### Prompt
The response should consist solely of the lines running from the line with "(386, 294) = (428, 337): tomato" to the end of the data, retyped exactly.

··· Data extracts

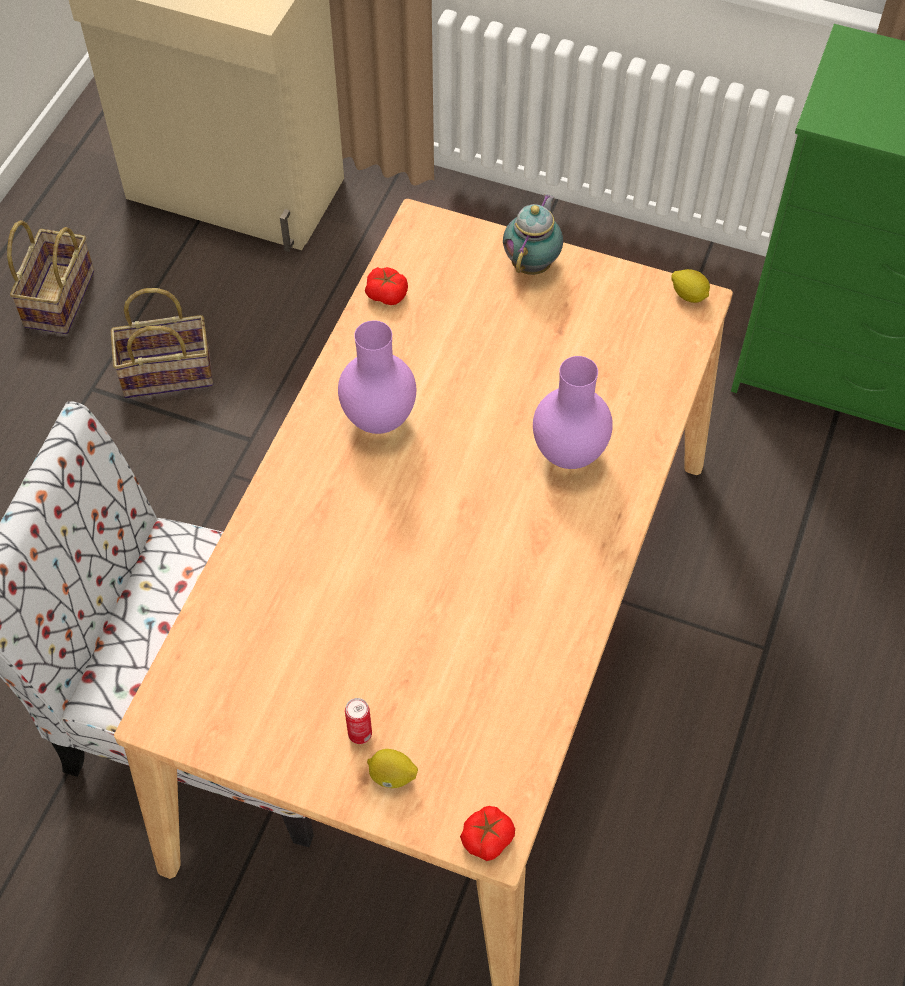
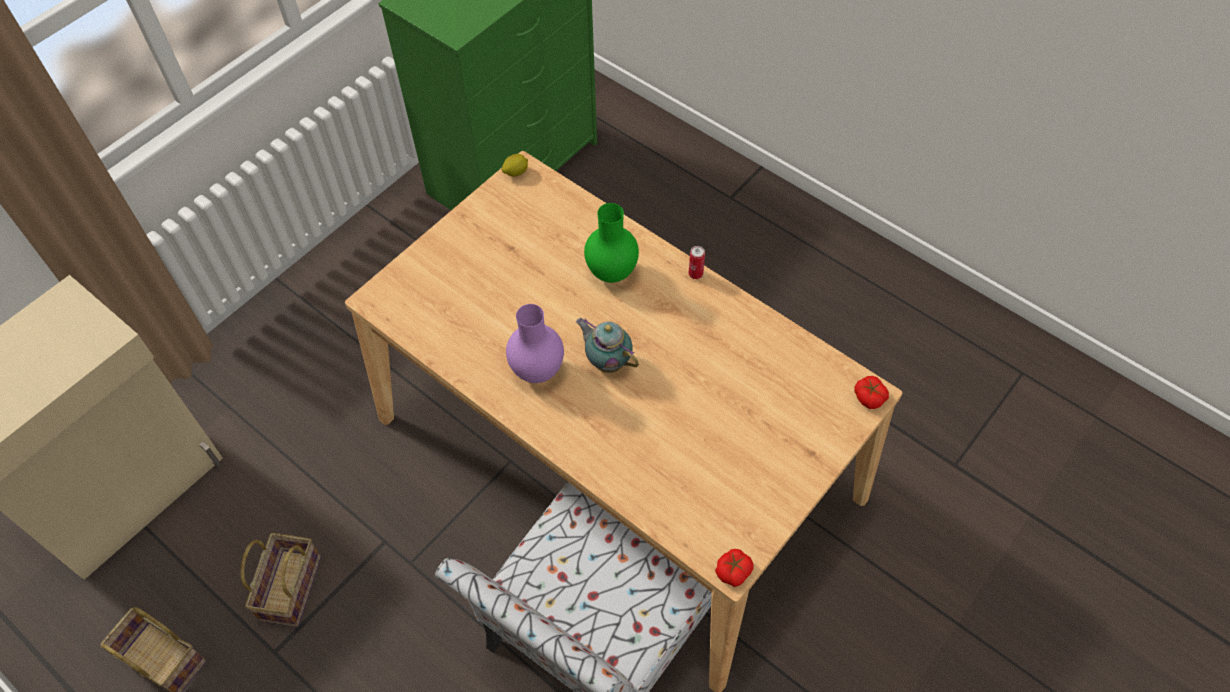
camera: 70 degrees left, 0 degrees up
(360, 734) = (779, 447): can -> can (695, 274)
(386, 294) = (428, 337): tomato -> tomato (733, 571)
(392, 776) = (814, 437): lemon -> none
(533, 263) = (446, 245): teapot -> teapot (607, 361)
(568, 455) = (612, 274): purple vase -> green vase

······

### Task output
(386, 294) = (428, 337): tomato -> tomato (733, 571)
(392, 776) = (814, 437): lemon -> none
(533, 263) = (446, 245): teapot -> teapot (607, 361)
(568, 455) = (612, 274): purple vase -> green vase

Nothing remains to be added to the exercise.